Obviously there are some women—and men—who occasionally or regularly denigrate and insult men. I would not defend this sort of prejudice or stereotyping, but I think the problem of “male-bashing” in the movements against domestic and sexual violence is wildly overstated. I have been doing this work for twenty-five years, and I have met only a handful of women whom I would consider “male-bashers.” And even those women—if pressed—will acknowledge that it is not men per se with whom they have a problem, but rather with a social system that limits and does violence to the full humanity of boys and men at the same time that it oppresses and does violence to girls and women.

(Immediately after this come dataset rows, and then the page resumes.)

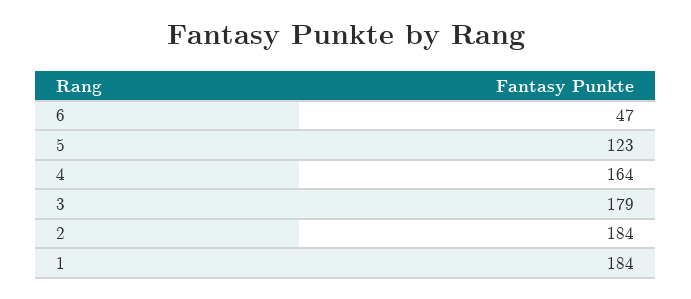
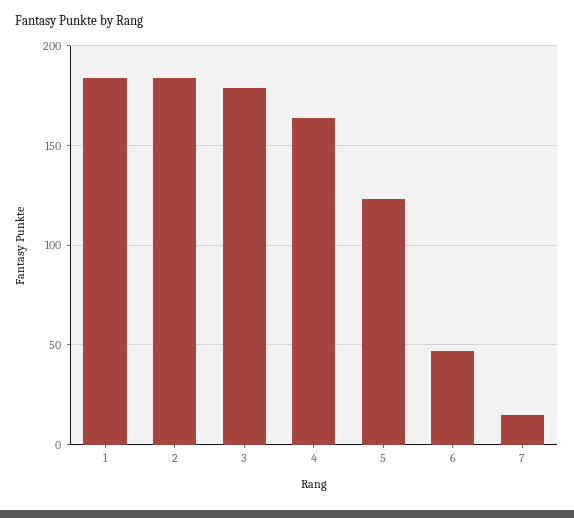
  {
    "6": 47,
    "5": 123,
    "4": 164,
    "3": 179,
    "2": 184,
-   "1": 184
+   "1": 184,
+   "7": 15
  }

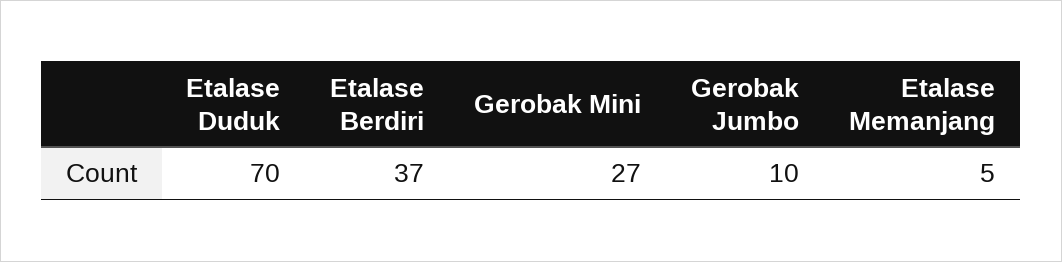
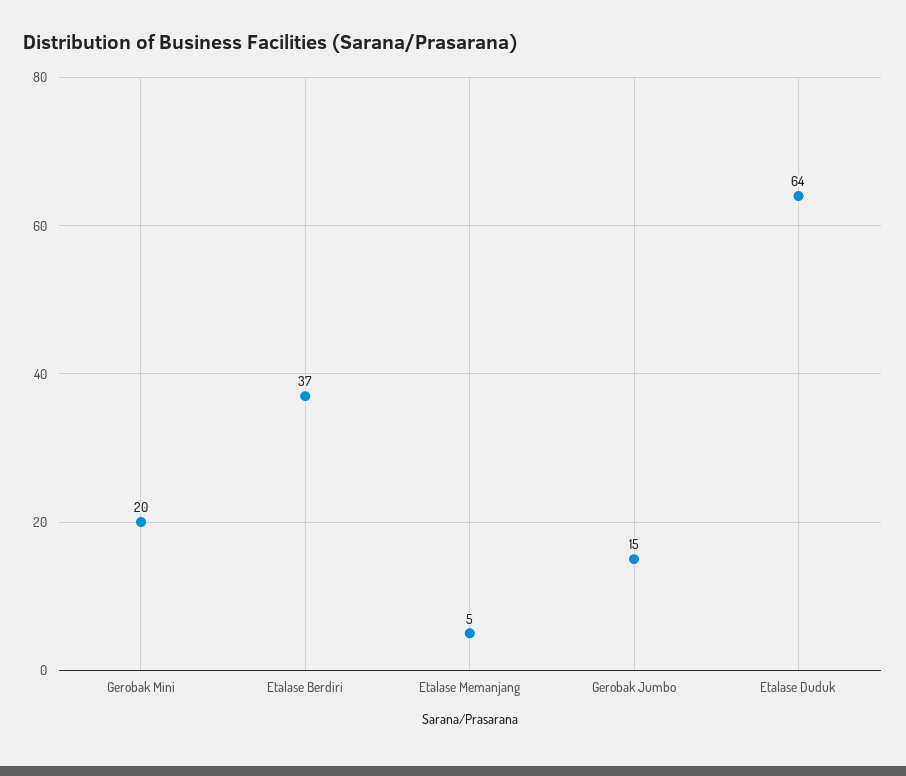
  {
-   "Etalase Duduk": 70,
+   "Etalase Duduk": 64,
    "Etalase Berdiri": 37,
-   "Gerobak Mini": 27,
+   "Gerobak Mini": 20,
-   "Gerobak Jumbo": 10,
+   "Gerobak Jumbo": 15,
    "Etalase Memanjang": 5
  }

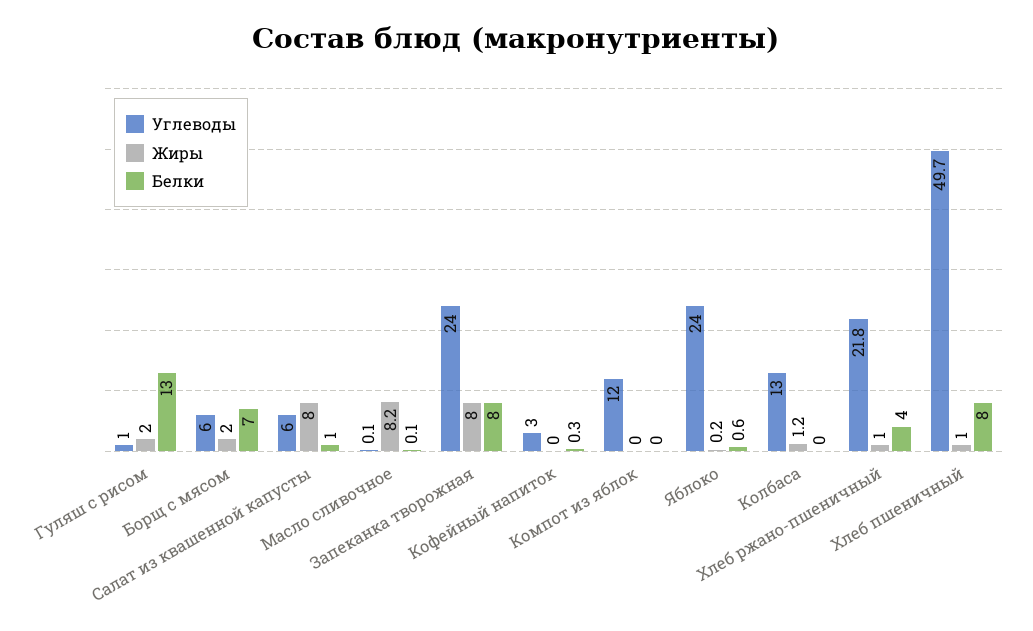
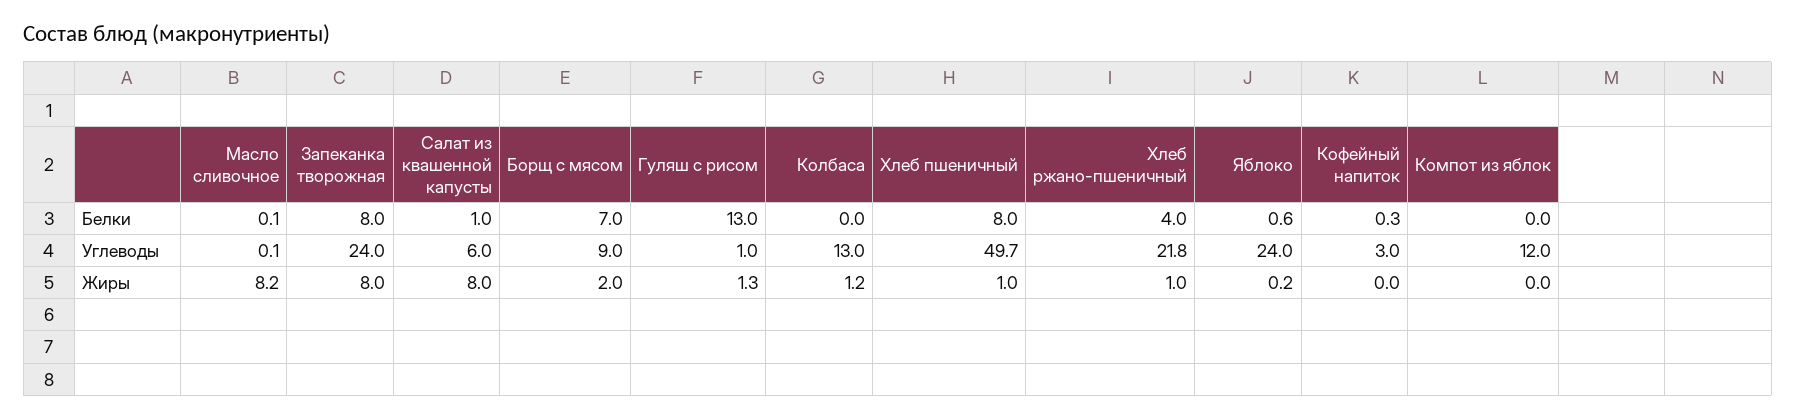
  {
    "Углеводы": {
      "Гуляш с рисом": 1,
-     "Борщ с мясом": 6,
+     "Борщ с мясом": 9,
      "Салат из квашенной капусты": 6,
      "Масло сливочное": 0.1,
      "Запеканка творожная": 24,
      "Кофейный напиток": 3,
      "Компот из яблок": 12,
      "Яблоко": 24,
      "Колбаса": 13,
      "Хлеб ржано-пшеничный": 21.8,
      "Хлеб пшеничный": 49.7
    },
    "Жиры": {
-     "Гуляш с рисом": 2,
+     "Гуляш с рисом": 1.3,
      "Борщ с мясом": 2,
      "Салат из квашенной капусты": 8,
      "Масло сливочное": 8.2,
      "Запеканка творожная": 8,
      "Кофейный напиток": 0,
      "Компот из яблок": 0,
      "Яблоко": 0.2,
      "Колбаса": 1.2,
      "Хлеб ржано-пшеничный": 1,
      "Хлеб пшеничный": 1
    },
    "Белки": {
      "Гуляш с рисом": 13,
      "Борщ с мясом": 7,
      "Салат из квашенной капусты": 1,
      "Масло сливочное": 0.1,
      "Запеканка творожная": 8,
      "Кофейный напиток": 0.3,
      "Компот из яблок": 0,
      "Яблоко": 0.6,
      "Колбаса": 0,
      "Хлеб ржано-пшеничный": 4,
      "Хлеб пшеничный": 8
    }
  }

However, I have a problem with the term “malebasher” for another reason: it serves to obscure the harmful effects of men’s violence against women on boys and men. Girls and women are the primar
y victims of men’s violence against them, but they are not the only victims.
Boys and men are the perpetrators of most violence. But in almost every category they are also its primary victims. So when feminists and others in the battered women’s and rape crisis movements argue that we need to figure out ways to prevent men’s violence, they mean men’s violence against other men as well as women. In fact, cutting-edge violence prevention work across the U.S. and the world involves attempts to transform cultural definitions of masculinity that equate manhood with power, control, and dominance. To call this work “male-bashing” is to betray an ignorance, or utter lack of empathy with the realities of violence in the lives of boys and men—including sexual violence at the hands of other men.
“I am not a rapist.”
The term “male-basher” implies that innocent men are harmed when women make sweeping statements about men’s sexist attitudes and behaviors. Many women, in fact, are quick to rush in and defend men against the “man-hating” feminists. In a special “Men Can Stop Rape” edition of the feminist news journal Off Our Backs, the editors write that there seems to be a kind of “statistical dyslexia” when feminists start talking about men’s violence. “The statement ‘most violent crimes are committed by men’ is often misheard as ‘most men are violent,’” they write. “Thus . . . feminists find themselves in conversations like this:
‘Most of the violence around the world is committed by men.’
‘You can’t say that. My friend Jim isn’t violent!’
‘Nevertheless, the Bureau of Justice Statistics says that over 85 percent of violent crimes in the U.S. are committed by men.’